There's a stratosphere of

There's a stratosphere of beauty, intricacy and reflective self-awareness in this remarkable contemplation. The flawless rhythm mirrors the turbulent strife punctuated by hope with its ocean-like rocking and cleverly enjambed line breaks. Your strategy to use a lower case "i" was a brilliant metaphor in itself and spoke volumes about your inner quest for some meaning behind life's farcical drama. The voyage is articulated with a startling and sublime sense of discovery:

 

"and come to find reality

a stranger yet unknown

how long the race run

valiantly, toward the I of immortality

down dark, disrobed duality

whilst my soul is flayed to bone!"

 

You continue to express pummeling angst with such intensity and eloquence that I'm feeling every word:

 

"to think i was that fallacy

i told myself repeatedly

in lies i spoke defeating me

an i who never was…

here and there"

 

But this is not just an emotional outpouring; it's profound insight and deep questioning.

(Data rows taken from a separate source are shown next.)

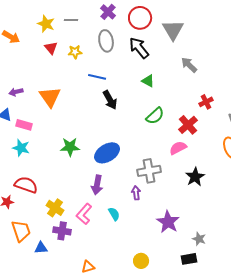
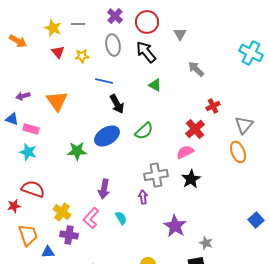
gray triangle: (173, 30) -> (180, 34), size x0.6
green semicircle: (155, 116) -> (144, 131), moved
blue ellipse: (107, 153) -> (107, 136), moved
black star: (195, 177) -> (191, 179), moved

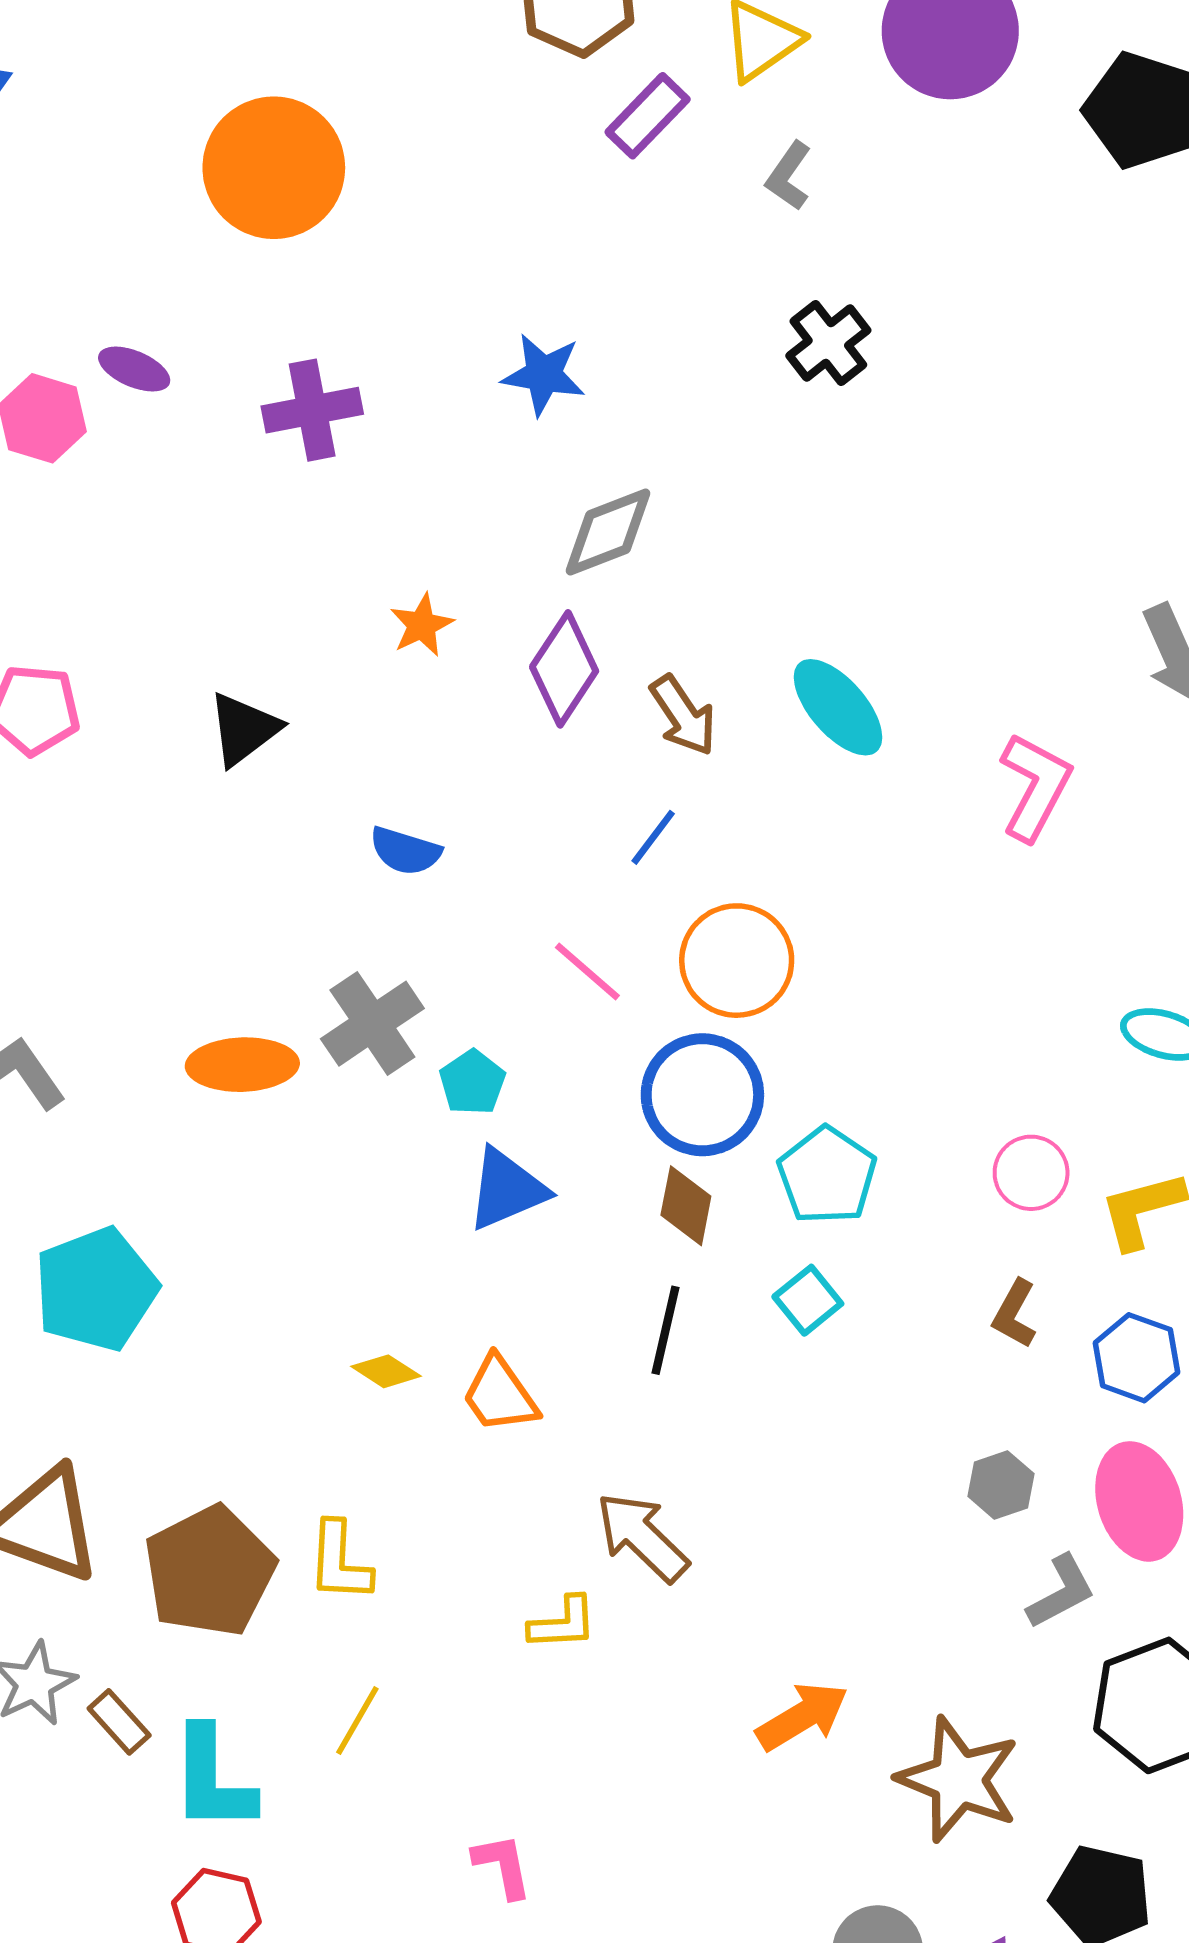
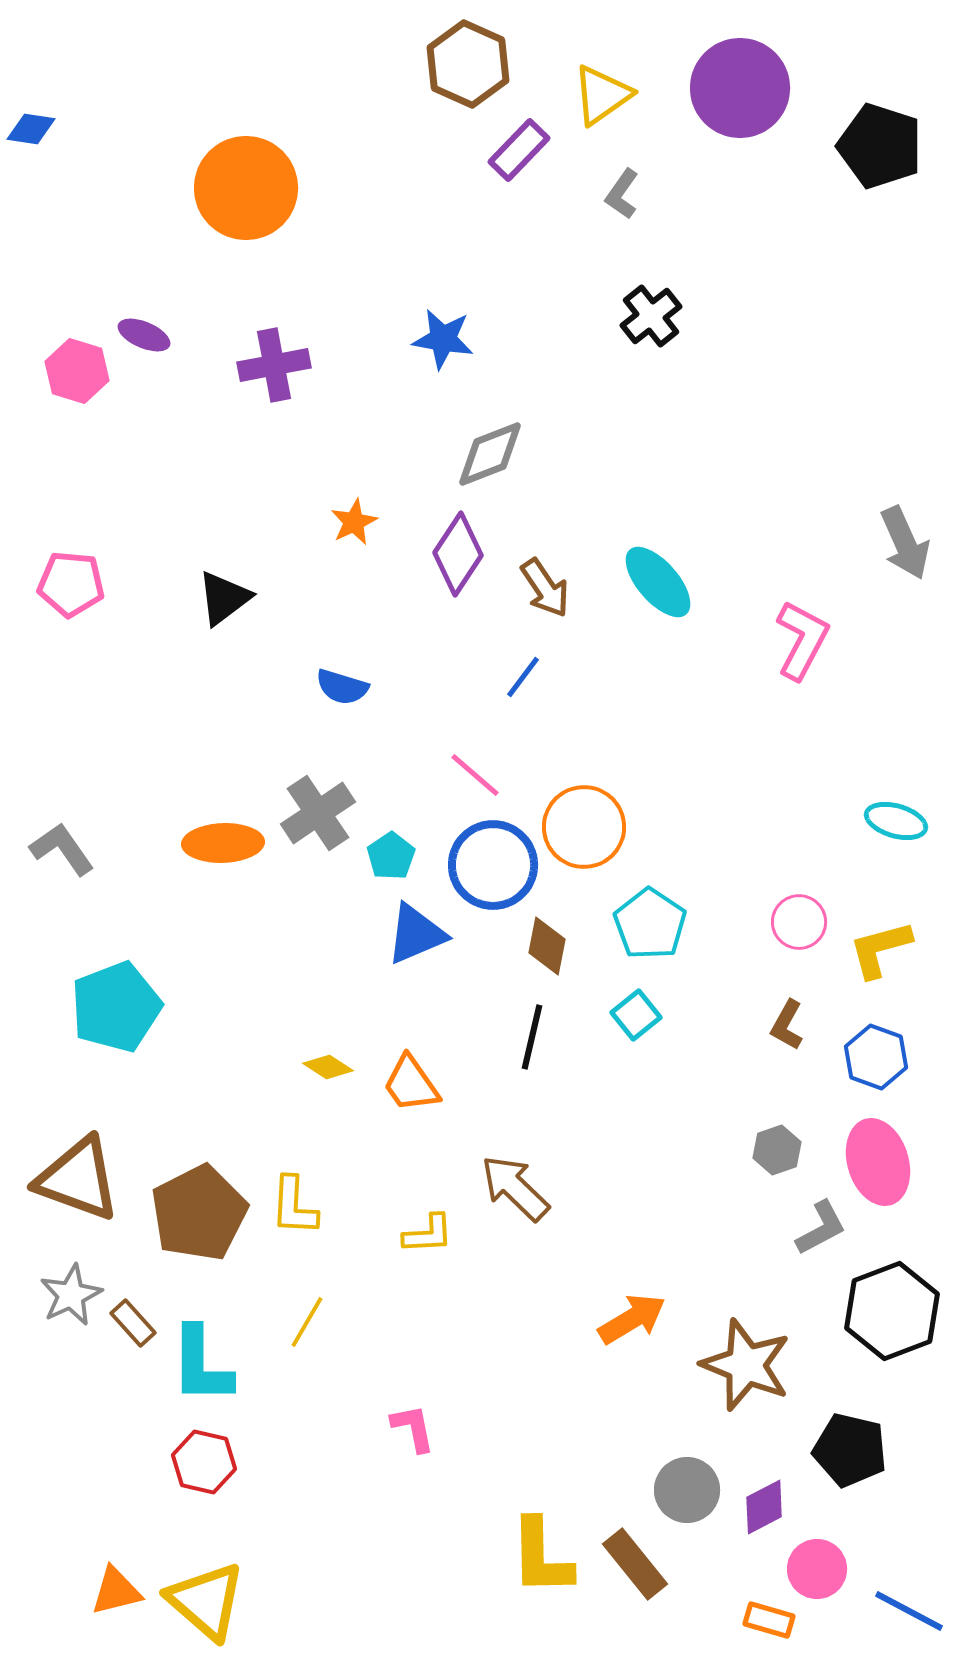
orange circle: (737, 961) -> (584, 827), moved
blue circle: (702, 1095) -> (493, 865), moved
yellow L-shape: (563, 1623) -> (428, 1234), moved

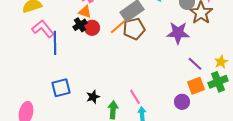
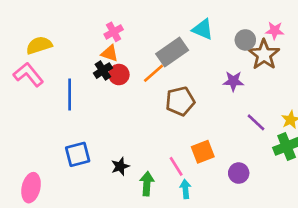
pink L-shape: (43, 29) -> (28, 75), moved
brown pentagon: (134, 29) -> (180, 101), moved
purple star: (178, 33) -> (233, 81), size x0.7
orange square: (196, 86) -> (203, 152), moved

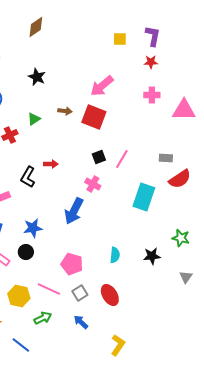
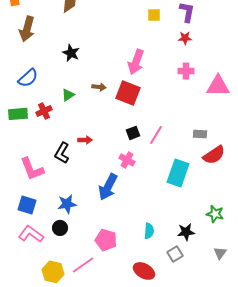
pink arrow: (102, 86) -> (136, 62), turned -30
pink line: (49, 289) -> (83, 265), turned -60
gray square: (80, 293) -> (175, 254), moved
red ellipse: (110, 295) -> (144, 271), turned -30

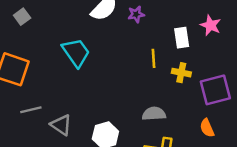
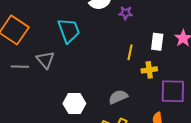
yellow cross: (181, 73) -> (149, 70), turned -35
gray semicircle: (154, 114) -> (118, 97), turned -36
gray triangle: (61, 125) -> (45, 60), moved

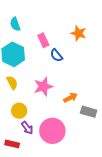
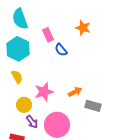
cyan semicircle: (15, 24) -> (20, 19), size x1.5
pink star: (43, 87) -> (44, 92), moved

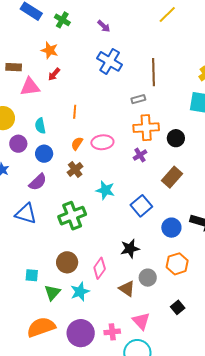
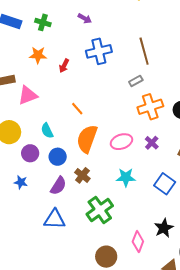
blue cross: (110, 61) -> (99, 51), turned -30
red arrow: (54, 74) -> (64, 66), moved
orange line: (75, 112) -> (77, 109), turned -32
pink ellipse: (102, 142) -> (121, 142), moved
orange semicircle: (77, 143) -> (87, 139), size x2.0
purple cross: (140, 155) -> (152, 143), moved
brown cross: (75, 169) -> (82, 175), moved
pink diamond: (100, 268) -> (138, 242), moved

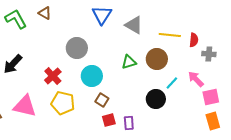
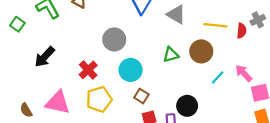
gray cross: (209, 54) -> (258, 20), moved, turned -32
black circle: (156, 99) -> (187, 106), moved
yellow pentagon: (63, 103) -> (99, 99), turned -30

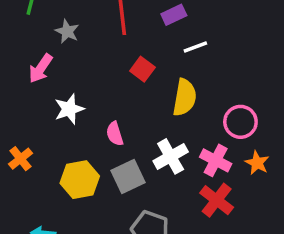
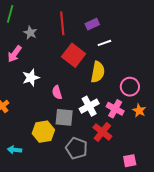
red square: (142, 69) -> (74, 55), size x1.6
gray square: (128, 177) -> (64, 117), turned 30
yellow hexagon: (80, 180) -> (43, 132), moved
red cross: (217, 200) -> (102, 132), moved

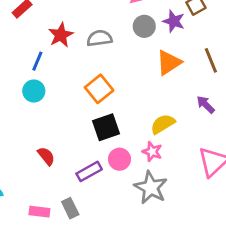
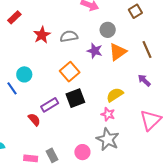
purple star: (174, 21) -> (95, 51), moved
gray circle: (144, 26) -> (108, 30), moved
blue line: (37, 61) -> (12, 88), moved, turned -56
pink circle: (119, 159) -> (82, 152), moved
purple rectangle: (89, 171) -> (50, 105), moved

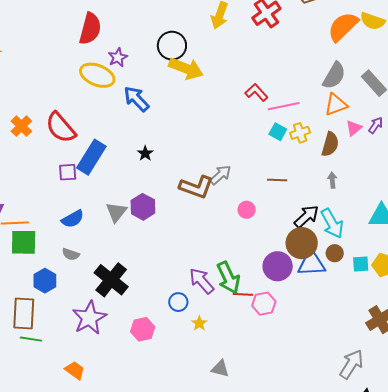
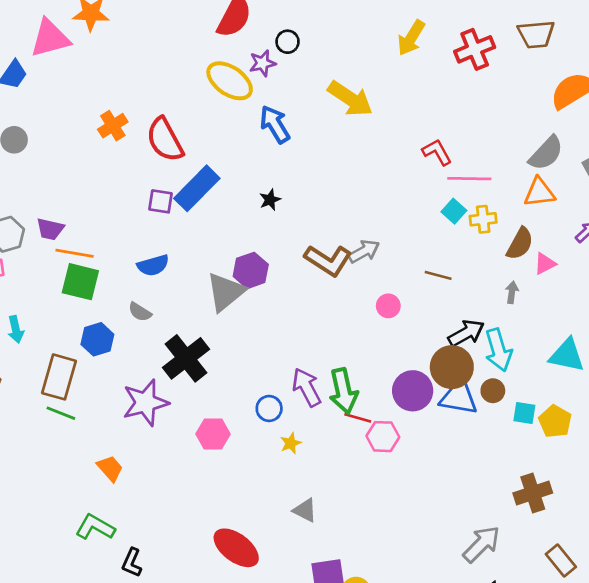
black circle: (172, 46) -> (288, 42), moved, size x0.6
pink triangle: (354, 128) -> (545, 264), moved
gray triangle: (116, 212) -> (226, 292), moved, size x1.4

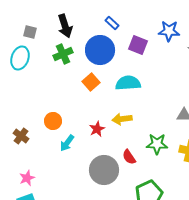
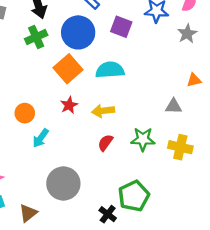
orange square: (91, 82) -> (68, 69), size x1.4
red star: (97, 129) -> (69, 105), moved
red semicircle: (129, 157) -> (105, 143), moved, turned 70
gray circle: (104, 170) -> (63, 183), moved

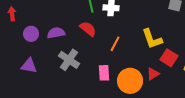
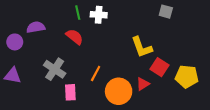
purple semicircle: (56, 33) -> (36, 27), moved
orange line: (115, 44) -> (96, 73), moved
pink rectangle: (104, 73) -> (70, 92), moved

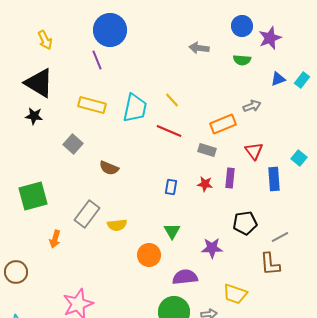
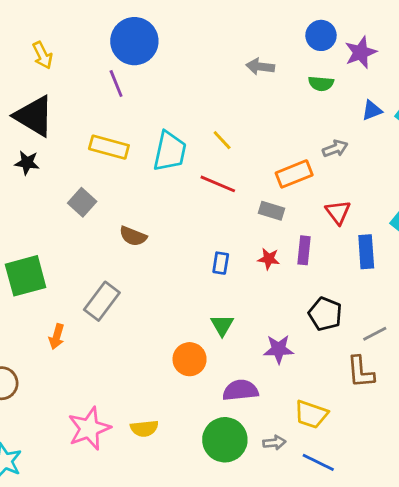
black pentagon: (245, 223) -> (325, 314), turned 30
yellow semicircle: (117, 225) -> (144, 428), moved

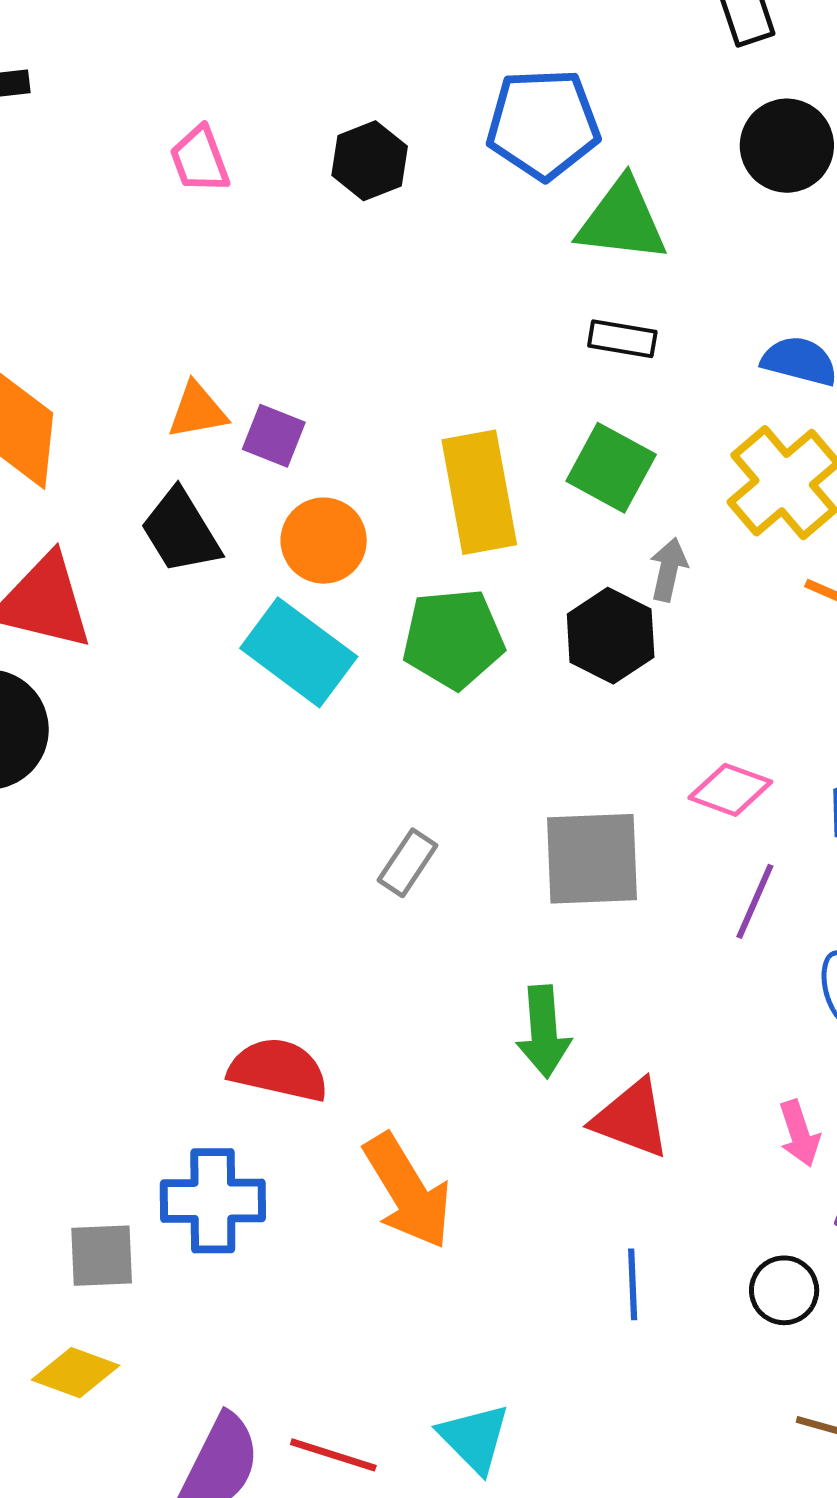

A turning point. I was delighted when you uncovered an intellectual diamond when you hit upon fear's circular, insidious snare: "the fear of fear".

 

The treacherous path you described so well is very much like the one traveled by St. John of The Cross, and the payoff just as unimaginably glorious as you imply in the last two undaunted, radiant and victorious lines.

 

A stunner! 

 
ewbonitz's picture

I appreciate all the kind

I appreciate all the kind words you've spoken. I haven't written poetry for nearly a decade, until recently, that is, I started writing again. My wife left me, and began an affair with two separate co-workers. Well... damn... in September I was planning on setting my affairs in order, writing a suicide note, and eating a bullet. I got help instead; had myself hospitalized, started seeing a therapist, started medication and resolved instead to live. And now, would you look at that, the poetry came back. Funny how it works that way...


"Paper is patient." - Anne Frank

patriciajj's picture

The poetry came back with

The poetry came back with beauty and wonder! And congratulations to you for taking the path of courage, hope and renewal: for choosing life! You should be proud of yourself. I know the struggles, and you certainly are not alone.

 

Thank you for your warm and candid reply.